_What you need to do_:
For each record here, output an exact copy.

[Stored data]
________________________________________

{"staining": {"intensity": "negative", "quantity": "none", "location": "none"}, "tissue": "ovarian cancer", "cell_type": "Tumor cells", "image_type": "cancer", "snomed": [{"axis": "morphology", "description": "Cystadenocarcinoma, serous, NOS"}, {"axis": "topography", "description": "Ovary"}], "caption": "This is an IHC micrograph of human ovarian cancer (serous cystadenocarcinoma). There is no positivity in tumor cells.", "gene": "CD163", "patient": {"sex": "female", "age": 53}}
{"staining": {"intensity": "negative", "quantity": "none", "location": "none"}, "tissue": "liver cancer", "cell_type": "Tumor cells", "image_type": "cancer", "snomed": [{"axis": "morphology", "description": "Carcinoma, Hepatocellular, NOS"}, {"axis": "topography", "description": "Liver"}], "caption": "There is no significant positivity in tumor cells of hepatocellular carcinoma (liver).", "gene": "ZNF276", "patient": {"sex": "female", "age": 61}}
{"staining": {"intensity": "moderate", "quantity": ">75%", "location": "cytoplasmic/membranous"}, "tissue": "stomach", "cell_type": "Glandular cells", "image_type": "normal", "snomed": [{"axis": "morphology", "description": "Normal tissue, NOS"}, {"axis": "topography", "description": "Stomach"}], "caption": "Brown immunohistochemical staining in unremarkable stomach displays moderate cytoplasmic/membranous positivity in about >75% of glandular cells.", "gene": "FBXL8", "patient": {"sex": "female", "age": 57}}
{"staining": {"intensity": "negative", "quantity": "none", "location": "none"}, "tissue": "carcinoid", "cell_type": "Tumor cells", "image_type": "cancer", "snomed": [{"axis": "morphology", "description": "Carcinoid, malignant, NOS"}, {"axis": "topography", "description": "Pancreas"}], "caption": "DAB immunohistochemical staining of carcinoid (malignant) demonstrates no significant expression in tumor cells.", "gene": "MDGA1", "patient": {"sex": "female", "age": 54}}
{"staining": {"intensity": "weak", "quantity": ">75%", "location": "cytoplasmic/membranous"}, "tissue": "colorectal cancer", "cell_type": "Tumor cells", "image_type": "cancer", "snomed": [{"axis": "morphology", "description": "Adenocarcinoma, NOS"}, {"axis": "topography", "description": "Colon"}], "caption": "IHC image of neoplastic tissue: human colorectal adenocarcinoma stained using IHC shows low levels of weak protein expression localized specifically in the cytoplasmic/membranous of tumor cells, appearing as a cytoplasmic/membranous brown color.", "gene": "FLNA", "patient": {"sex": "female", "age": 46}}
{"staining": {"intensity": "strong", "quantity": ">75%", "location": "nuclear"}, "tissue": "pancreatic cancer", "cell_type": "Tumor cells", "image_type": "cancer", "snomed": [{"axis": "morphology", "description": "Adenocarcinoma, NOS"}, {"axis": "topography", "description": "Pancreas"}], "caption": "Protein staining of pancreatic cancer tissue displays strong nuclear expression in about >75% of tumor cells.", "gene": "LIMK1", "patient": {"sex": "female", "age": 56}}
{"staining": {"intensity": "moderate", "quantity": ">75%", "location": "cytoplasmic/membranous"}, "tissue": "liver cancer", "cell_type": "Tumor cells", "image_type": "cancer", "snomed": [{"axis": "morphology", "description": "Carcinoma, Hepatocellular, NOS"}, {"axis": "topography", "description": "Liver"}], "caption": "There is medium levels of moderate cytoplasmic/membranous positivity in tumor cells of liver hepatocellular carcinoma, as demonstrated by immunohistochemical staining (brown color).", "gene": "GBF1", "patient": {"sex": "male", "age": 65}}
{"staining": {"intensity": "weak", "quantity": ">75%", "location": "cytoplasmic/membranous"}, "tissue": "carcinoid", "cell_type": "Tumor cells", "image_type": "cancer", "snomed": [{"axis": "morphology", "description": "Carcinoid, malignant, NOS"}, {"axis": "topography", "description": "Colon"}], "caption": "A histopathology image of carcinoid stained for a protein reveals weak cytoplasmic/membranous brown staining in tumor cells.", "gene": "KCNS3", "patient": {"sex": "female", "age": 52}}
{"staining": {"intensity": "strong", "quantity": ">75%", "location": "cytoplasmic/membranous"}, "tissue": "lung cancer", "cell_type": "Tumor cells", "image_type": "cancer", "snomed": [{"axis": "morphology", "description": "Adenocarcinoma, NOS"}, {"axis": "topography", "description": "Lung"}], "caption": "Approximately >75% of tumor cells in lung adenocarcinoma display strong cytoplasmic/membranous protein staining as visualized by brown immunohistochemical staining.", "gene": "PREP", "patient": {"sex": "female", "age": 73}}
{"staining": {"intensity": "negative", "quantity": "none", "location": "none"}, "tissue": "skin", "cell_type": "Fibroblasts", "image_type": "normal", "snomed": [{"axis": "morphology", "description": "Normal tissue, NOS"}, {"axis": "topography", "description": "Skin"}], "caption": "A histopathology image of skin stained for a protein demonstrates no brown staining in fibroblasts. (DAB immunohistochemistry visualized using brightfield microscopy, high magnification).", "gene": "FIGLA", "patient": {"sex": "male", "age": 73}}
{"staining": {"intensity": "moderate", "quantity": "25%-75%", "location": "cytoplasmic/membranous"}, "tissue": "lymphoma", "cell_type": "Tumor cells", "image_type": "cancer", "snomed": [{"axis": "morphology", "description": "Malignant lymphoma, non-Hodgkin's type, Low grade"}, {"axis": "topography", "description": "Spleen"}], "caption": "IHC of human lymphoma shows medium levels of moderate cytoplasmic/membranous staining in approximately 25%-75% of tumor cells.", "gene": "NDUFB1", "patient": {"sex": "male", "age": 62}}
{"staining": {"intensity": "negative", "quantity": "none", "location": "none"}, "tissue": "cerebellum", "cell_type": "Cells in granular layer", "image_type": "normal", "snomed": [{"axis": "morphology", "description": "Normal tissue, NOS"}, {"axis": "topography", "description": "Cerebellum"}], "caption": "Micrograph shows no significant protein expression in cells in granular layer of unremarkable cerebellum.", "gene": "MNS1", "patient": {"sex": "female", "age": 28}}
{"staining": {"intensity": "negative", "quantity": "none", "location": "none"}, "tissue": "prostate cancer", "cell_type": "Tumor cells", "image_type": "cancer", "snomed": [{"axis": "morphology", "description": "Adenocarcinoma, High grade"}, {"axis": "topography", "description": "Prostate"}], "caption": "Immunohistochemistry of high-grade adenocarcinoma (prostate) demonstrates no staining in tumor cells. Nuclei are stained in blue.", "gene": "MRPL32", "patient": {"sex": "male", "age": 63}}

________________________________________

_Answer section_:
{"staining": {"intensity": "negative", "quantity": "none", "location": "none"}, "tissue": "ovarian cancer", "cell_type": "Tumor cells", "image_type": "cancer", "snomed": [{"axis": "morphology", "description": "Cystadenocarcinoma, serous, NOS"}, {"axis": "topography", "description": "Ovary"}], "caption": "This is an IHC micrograph of human ovarian cancer (serous cystadenocarcinoma). There is no positivity in tumor cells.", "gene": "CD163", "patient": {"sex": "female", "age": 53}}
{"staining": {"intensity": "negative", "quantity": "none", "location": "none"}, "tissue": "liver cancer", "cell_type": "Tumor cells", "image_type": "cancer", "snomed": [{"axis": "morphology", "description": "Carcinoma, Hepatocellular, NOS"}, {"axis": "topography", "description": "Liver"}], "caption": "There is no significant positivity in tumor cells of hepatocellular carcinoma (liver).", "gene": "ZNF276", "patient": {"sex": "female", "age": 61}}
{"staining": {"intensity": "moderate", "quantity": ">75%", "location": "cytoplasmic/membranous"}, "tissue": "stomach", "cell_type": "Glandular cells", "image_type": "normal", "snomed": [{"axis": "morphology", "description": "Normal tissue, NOS"}, {"axis": "topography", "description": "Stomach"}], "caption": "Brown immunohistochemical staining in unremarkable stomach displays moderate cytoplasmic/membranous positivity in about >75% of glandular cells.", "gene": "FBXL8", "patient": {"sex": "female", "age": 57}}
{"staining": {"intensity": "negative", "quantity": "none", "location": "none"}, "tissue": "carcinoid", "cell_type": "Tumor cells", "image_type": "cancer", "snomed": [{"axis": "morphology", "description": "Carcinoid, malignant, NOS"}, {"axis": "topography", "description": "Pancreas"}], "caption": "DAB immunohistochemical staining of carcinoid (malignant) demonstrates no significant expression in tumor cells.", "gene": "MDGA1", "patient": {"sex": "female", "age": 54}}
{"staining": {"intensity": "weak", "quantity": ">75%", "location": "cytoplasmic/membranous"}, "tissue": "colorectal cancer", "cell_type": "Tumor cells", "image_type": "cancer", "snomed": [{"axis": "morphology", "description": "Adenocarcinoma, NOS"}, {"axis": "topography", "description": "Colon"}], "caption": "IHC image of neoplastic tissue: human colorectal adenocarcinoma stained using IHC shows low levels of weak protein expression localized specifically in the cytoplasmic/membranous of tumor cells, appearing as a cytoplasmic/membranous brown color.", "gene": "FLNA", "patient": {"sex": "female", "age": 46}}
{"staining": {"intensity": "strong", "quantity": ">75%", "location": "nuclear"}, "tissue": "pancreatic cancer", "cell_type": "Tumor cells", "image_type": "cancer", "snomed": [{"axis": "morphology", "description": "Adenocarcinoma, NOS"}, {"axis": "topography", "description": "Pancreas"}], "caption": "Protein staining of pancreatic cancer tissue displays strong nuclear expression in about >75% of tumor cells.", "gene": "LIMK1", "patient": {"sex": "female", "age": 56}}
{"staining": {"intensity": "moderate", "quantity": ">75%", "location": "cytoplasmic/membranous"}, "tissue": "liver cancer", "cell_type": "Tumor cells", "image_type": "cancer", "snomed": [{"axis": "morphology", "description": "Carcinoma, Hepatocellular, NOS"}, {"axis": "topography", "description": "Liver"}], "caption": "There is medium levels of moderate cytoplasmic/membranous positivity in tumor cells of liver hepatocellular carcinoma, as demonstrated by immunohistochemical staining (brown color).", "gene": "GBF1", "patient": {"sex": "male", "age": 65}}
{"staining": {"intensity": "weak", "quantity": ">75%", "location": "cytoplasmic/membranous"}, "tissue": "carcinoid", "cell_type": "Tumor cells", "image_type": "cancer", "snomed": [{"axis": "morphology", "description": "Carcinoid, malignant, NOS"}, {"axis": "topography", "description": "Colon"}], "caption": "A histopathology image of carcinoid stained for a protein reveals weak cytoplasmic/membranous brown staining in tumor cells.", "gene": "KCNS3", "patient": {"sex": "female", "age": 52}}
{"staining": {"intensity": "strong", "quantity": ">75%", "location": "cytoplasmic/membranous"}, "tissue": "lung cancer", "cell_type": "Tumor cells", "image_type": "cancer", "snomed": [{"axis": "morphology", "description": "Adenocarcinoma, NOS"}, {"axis": "topography", "description": "Lung"}], "caption": "Approximately >75% of tumor cells in lung adenocarcinoma display strong cytoplasmic/membranous protein staining as visualized by brown immunohistochemical staining.", "gene": "PREP", "patient": {"sex": "female", "age": 73}}
{"staining": {"intensity": "negative", "quantity": "none", "location": "none"}, "tissue": "skin", "cell_type": "Fibroblasts", "image_type": "normal", "snomed": [{"axis": "morphology", "description": "Normal tissue, NOS"}, {"axis": "topography", "description": "Skin"}], "caption": "A histopathology image of skin stained for a protein demonstrates no brown staining in fibroblasts. (DAB immunohistochemistry visualized using brightfield microscopy, high magnification).", "gene": "FIGLA", "patient": {"sex": "male", "age": 73}}
{"staining": {"intensity": "moderate", "quantity": "25%-75%", "location": "cytoplasmic/membranous"}, "tissue": "lymphoma", "cell_type": "Tumor cells", "image_type": "cancer", "snomed": [{"axis": "morphology", "description": "Malignant lymphoma, non-Hodgkin's type, Low grade"}, {"axis": "topography", "description": "Spleen"}], "caption": "IHC of human lymphoma shows medium levels of moderate cytoplasmic/membranous staining in approximately 25%-75% of tumor cells.", "gene": "NDUFB1", "patient": {"sex": "male", "age": 62}}
{"staining": {"intensity": "negative", "quantity": "none", "location": "none"}, "tissue": "cerebellum", "cell_type": "Cells in granular layer", "image_type": "normal", "snomed": [{"axis": "morphology", "description": "Normal tissue, NOS"}, {"axis": "topography", "description": "Cerebellum"}], "caption": "Micrograph shows no significant protein expression in cells in granular layer of unremarkable cerebellum.", "gene": "MNS1", "patient": {"sex": "female", "age": 28}}
{"staining": {"intensity": "negative", "quantity": "none", "location": "none"}, "tissue": "prostate cancer", "cell_type": "Tumor cells", "image_type": "cancer", "snomed": [{"axis": "morphology", "description": "Adenocarcinoma, High grade"}, {"axis": "topography", "description": "Prostate"}], "caption": "Immunohistochemistry of high-grade adenocarcinoma (prostate) demonstrates no staining in tumor cells. Nuclei are stained in blue.", "gene": "MRPL32", "patient": {"sex": "male", "age": 63}}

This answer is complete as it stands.